Text:

Updated 18 Aug, 2022 12:41pm

The fall guy

WITH one camp in the PML-N repeatedly undermining the party’s own government, it is no wonder that economic and political stability has been so hard to come by.

Maryam Nawaz’s public distancing from Finance Minister Miftah Ismail over the recent fuel price hike, and her assertion that her father had stormed out of a meeting in which it was discussed, were quite uncalled for. They only opened the door for the PML-N’s allies and sympathisers to also throw their punches at the beleaguered finance minister, leaving him scrambling to provide justifications.

Mr Ismail has a thankless job, but it need not be so humiliating. He cannot be faulted for exercising fiscal restraint when the IMF is breathing down his neck to see how responsibly the government behaves with public funds.

Read: Pakistan needs to ‘do more’ for double IMF payout

Mr Ismail has explained that the price increase was only to cover pricing differentials in fuel sold over the past fortnight. Under the new pricing mechanism, any fall in international oil prices will eventually trickle down to end consumers — if not in the current cycle, then in the next.

Over the past few months, as politicians across the aisle bickered and fought, Mr Ismail was clear about how he planned to clean the Augean stables of our economy. One may disagree with the path he chose, but it is difficult to criticise his commitment to the Herculean task.

Read: Two choices before government

It is unfortunate, then, that his main opposition has come not from the PTI but from a camp within his own party that remains beholden to the ideas of former finance minister Ishaq Dar.

It seems that Mr Dar has the ear of party supremo Nawaz Sharif and that he has been filling it with some troubling opinions about how the economy really ought to be managed. The Nawaz camp’s hostility towards Mr Ismail also seems to flow from Mr Dar’s well-known contempt for his younger counterpart.

Mr Dar, himself widely criticised as the architect of Pakistan’s present-day crises, seems to have had it in for Mr Ismail ever since the latter was first called in towards the end of the last PML-N regime to clean up the damage done by Mr Dar’s exchange rate policies.

Read: The Dar-shaped curve

If the government’s ship had already been looking lost at sea, it now also seems to be facing a mutiny from within. Its main opposition, the PTI, must be ecstatic. It does not make sense why the ruling parties are acting like their own worst enemies.

With stability slowly returning to the economy and domestic capital markets starting to show some signs of calm, this should have been a time to keep focus and remain steady, not to go public with a schism in their ranks. The follies keep adding up, eroding any faith left in this government. One wonders whether any maturity will be forthcoming.

Set task A: Could you reproduce the part of the editorial on the finance minister starting with "Maryam Nawaz’s public" and going on through "to provide justifications."?

Supplied records:
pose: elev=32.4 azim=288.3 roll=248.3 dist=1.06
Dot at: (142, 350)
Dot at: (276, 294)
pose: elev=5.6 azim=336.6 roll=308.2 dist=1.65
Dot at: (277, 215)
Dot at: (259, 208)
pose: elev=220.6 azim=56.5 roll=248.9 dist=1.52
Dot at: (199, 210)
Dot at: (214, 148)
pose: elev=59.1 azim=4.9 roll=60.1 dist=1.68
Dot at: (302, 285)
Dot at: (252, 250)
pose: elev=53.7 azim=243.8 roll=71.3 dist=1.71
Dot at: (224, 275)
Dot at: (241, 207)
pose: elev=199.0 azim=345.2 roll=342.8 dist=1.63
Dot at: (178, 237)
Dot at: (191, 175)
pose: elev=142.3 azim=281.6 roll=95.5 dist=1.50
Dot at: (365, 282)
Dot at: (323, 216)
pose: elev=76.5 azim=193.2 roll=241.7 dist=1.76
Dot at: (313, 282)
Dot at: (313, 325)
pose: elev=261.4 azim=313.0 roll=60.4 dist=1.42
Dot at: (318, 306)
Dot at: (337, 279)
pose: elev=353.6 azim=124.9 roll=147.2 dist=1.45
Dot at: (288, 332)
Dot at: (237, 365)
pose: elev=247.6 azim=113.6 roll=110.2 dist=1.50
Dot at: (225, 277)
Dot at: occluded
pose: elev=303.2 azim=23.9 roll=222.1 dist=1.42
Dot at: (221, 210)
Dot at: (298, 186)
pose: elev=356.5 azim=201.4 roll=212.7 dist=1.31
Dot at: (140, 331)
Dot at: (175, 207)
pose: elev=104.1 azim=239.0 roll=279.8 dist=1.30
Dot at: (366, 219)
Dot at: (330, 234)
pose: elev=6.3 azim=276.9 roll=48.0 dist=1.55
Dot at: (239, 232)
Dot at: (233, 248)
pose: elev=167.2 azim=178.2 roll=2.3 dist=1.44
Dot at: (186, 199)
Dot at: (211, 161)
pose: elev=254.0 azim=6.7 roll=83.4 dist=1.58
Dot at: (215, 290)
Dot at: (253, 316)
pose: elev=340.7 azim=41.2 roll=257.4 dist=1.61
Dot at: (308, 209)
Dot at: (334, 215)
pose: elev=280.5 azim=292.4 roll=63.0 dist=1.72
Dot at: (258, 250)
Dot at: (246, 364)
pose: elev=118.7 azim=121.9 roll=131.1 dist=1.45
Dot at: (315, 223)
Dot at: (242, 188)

Set task B: Can you transcribe the lines of the rows starting with the line with "pose: elev=167.2 azim=178.2" and going on through the line with "Dot at: (246, 364)", both of those lines included?

Worked answer A:
Maryam Nawaz’s public distancing from Finance Minister Miftah Ismail over the recent fuel price hike, and her assertion that her father had stormed out of a meeting in which it was discussed, were quite uncalled for. They only opened the door for the PML-N’s allies and sympathisers to also throw their punches at the beleaguered finance minister, leaving him scrambling to provide justifications.

Worked answer B:
pose: elev=167.2 azim=178.2 roll=2.3 dist=1.44
Dot at: (186, 199)
Dot at: (211, 161)
pose: elev=254.0 azim=6.7 roll=83.4 dist=1.58
Dot at: (215, 290)
Dot at: (253, 316)
pose: elev=340.7 azim=41.2 roll=257.4 dist=1.61
Dot at: (308, 209)
Dot at: (334, 215)
pose: elev=280.5 azim=292.4 roll=63.0 dist=1.72
Dot at: (258, 250)
Dot at: (246, 364)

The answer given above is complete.